Food = Life: Holiday Can Food Drive
Since millions of people die each year of hunger, the National Museum of Funeral History is partnering with Houston Community Newspapers to take a stand and join the fight against hunger. In the spirit of the holidays, give back to the community and give life to those in need by bringing a can food item(s) to the museum. During November and December, visitors to the National Museum of Funeral History will receive $2 off admission with a non-perishable can good donation, benefiting the Houston Food Bank.
Remembering Lincoln’s Gettysburg Address – Leave Us Your Lincolns!
On November 19, 1863, during the dedication of the Soldiers’ National Cemetery in Gettysburg, Pennsylvania, President Abraham Lincoln delivered a two minute speech that became one of the most quoted speeches in American history. The Lincoln section of the museum’s Presidential Funeral’s exhibit will highlight the Gettysburg Address and its significance in redefining the Civil War during the full month of November.
The Battle of Gettysburg was a turning point in the Civil War, making the town a burial ground for more than 7,500 soldiers. Visitors to the Presidential Funeral’s exhibit will learn how Lincoln’s address not only moved the 15,000 citizens and surviving family members who attended the dedication of the 17 acre cemetery, but scores of people across the globe, as the speech re-addressed the war effort, American independence and freedom in general, and ultimately went on to shape one of the most powerful economies of the world.
“Remembering Lincoln’s Gettysburg Address” is part of the museum’s “Leave us your Lincoln” campaign, which encourages visitors to leave their “Lincoln cash” – five dollar bills and pennies – at the museum near the Lincoln section of the Presidential Funerals exhibition. Additionally, the museum is relying on visitors to help fill the Lincoln Penny Folder, which features pennies that have been minted throughout the years. Funds raised through these initiatives will support the museum’s efforts to bring Lincoln funeral artifacts to Houston in the future.
Veterans Day Celebration
Come honor our fallen heroes – brave veterans and military personnel. The National Museum of Funeral History will offer special Veterans Day Tours on Saturday, November 8 & 15 from 10 am – 2 pm, which include a tour of the museum, a Lunch & Learn pre-planning seminar and a tour of the Houston National Cemetery, the local veterans’ cemetery.

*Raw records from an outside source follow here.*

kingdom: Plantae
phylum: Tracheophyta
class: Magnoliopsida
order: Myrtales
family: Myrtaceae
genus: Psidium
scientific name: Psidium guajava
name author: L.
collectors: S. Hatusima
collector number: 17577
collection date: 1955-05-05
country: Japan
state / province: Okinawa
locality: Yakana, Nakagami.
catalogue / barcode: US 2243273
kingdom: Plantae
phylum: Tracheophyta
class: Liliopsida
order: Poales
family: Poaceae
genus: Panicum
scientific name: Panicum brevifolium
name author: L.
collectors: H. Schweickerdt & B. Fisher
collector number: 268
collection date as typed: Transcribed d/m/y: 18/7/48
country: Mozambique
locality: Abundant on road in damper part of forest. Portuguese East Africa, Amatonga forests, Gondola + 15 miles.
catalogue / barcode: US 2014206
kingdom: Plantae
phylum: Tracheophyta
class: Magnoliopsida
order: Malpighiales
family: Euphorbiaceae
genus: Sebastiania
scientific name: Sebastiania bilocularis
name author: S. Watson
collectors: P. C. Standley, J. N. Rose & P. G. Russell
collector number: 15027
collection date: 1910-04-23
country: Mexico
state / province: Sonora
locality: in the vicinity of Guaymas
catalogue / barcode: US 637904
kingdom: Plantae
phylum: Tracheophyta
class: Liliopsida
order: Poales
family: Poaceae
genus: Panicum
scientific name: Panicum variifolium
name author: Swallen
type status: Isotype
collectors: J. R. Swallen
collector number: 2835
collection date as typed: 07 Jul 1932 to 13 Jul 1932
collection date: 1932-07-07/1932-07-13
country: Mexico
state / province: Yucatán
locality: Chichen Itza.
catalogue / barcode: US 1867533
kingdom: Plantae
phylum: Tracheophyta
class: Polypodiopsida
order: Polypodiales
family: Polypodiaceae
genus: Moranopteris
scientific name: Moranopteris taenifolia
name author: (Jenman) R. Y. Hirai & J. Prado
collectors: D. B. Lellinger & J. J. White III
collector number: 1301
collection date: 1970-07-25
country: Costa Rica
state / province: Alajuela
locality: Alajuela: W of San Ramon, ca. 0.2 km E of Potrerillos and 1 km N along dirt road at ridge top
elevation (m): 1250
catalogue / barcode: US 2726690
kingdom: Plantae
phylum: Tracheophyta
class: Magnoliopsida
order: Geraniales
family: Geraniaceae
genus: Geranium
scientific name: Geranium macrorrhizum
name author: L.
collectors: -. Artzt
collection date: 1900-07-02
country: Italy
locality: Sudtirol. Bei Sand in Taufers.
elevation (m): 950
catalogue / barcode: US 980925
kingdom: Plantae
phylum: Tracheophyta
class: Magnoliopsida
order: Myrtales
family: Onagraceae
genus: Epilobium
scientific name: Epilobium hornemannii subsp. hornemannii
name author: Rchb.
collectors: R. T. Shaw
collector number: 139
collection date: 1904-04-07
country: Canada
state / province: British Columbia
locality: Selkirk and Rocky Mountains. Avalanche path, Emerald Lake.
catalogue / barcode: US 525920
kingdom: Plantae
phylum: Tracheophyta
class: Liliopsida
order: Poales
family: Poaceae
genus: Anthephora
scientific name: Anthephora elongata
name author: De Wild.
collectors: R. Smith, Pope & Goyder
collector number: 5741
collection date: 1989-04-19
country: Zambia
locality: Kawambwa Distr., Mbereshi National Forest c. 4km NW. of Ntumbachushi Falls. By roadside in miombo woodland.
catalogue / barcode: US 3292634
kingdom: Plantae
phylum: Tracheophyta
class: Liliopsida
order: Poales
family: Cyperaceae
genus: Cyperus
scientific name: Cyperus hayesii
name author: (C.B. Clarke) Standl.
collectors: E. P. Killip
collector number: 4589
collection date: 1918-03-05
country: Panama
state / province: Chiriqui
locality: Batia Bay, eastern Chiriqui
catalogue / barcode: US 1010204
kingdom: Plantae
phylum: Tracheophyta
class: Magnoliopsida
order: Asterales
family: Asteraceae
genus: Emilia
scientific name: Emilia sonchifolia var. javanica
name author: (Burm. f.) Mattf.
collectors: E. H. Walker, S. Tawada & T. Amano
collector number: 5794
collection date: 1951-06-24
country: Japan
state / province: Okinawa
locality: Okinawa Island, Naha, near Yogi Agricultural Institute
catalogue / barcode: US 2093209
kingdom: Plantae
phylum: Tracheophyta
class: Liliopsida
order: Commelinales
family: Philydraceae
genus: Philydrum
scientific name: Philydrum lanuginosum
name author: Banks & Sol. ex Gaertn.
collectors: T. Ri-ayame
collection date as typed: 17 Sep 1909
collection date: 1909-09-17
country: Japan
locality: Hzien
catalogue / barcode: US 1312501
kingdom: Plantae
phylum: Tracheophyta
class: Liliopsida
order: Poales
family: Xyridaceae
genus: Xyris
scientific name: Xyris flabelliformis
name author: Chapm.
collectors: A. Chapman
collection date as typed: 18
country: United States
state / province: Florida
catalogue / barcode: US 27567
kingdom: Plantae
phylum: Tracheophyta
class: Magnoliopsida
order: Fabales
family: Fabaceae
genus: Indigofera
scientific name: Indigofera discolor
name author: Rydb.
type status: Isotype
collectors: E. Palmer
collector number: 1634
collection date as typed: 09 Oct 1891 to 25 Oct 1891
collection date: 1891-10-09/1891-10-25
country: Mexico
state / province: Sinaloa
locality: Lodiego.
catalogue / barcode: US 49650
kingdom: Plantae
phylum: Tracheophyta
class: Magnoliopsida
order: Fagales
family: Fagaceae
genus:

Attendees will meet at the museum on November 8 or 15 at 10 am and begin with a tour of the museum, where they’ll explore the Tomb of the Unknown Soldier exhibit, discover the traditions behind a military funeral and view a special photography exhibit from the Smithsonian that tells the story of the dedication of the Vietnam Wall in Washington D.C.
Following the museum tour, attendees will enjoy a complimentary lunch and special pre-planning seminar hosted by Service Corporation International. Then, members of the tour can hop on a bus and travel to the nearby Houston National Cemetery to witness the making of a military funeral and honors, complete with 21-gun salute and more.
The cost of the Veteran’s Day Tour is $20 per person and requires pre-registration and advance payment by calling the museum at 281-876-3063.
Veterans’ Appreciation Week
In remembrance of Veterans Day, the National Museum of Funeral History is saying “thank you” to veterans by offering free general admission to veterans and active military servicemen and women the week of November 10 – 16. The museum is a great place to pay respects to all who serve and have served by exploring the museum’s military related exhibitions, including the Tomb of the Unknown Soldier, Dedication of the Vietnam War Memorial, learning about military funeral traditions and more.
Community Memorial Tree
With the help of the local community, the National Museum of Funeral History will decorate a special holiday tree to recognize and honor departed friends and family. During the month of December, visitors can decorate a paper holiday ornament at the museum and write the name of a deceased loved one. The ornaments will be displayed on the holiday tree in the museum’s rotating exhibit space. Families are also welcome to decorate and take home a special ornament for their own tree.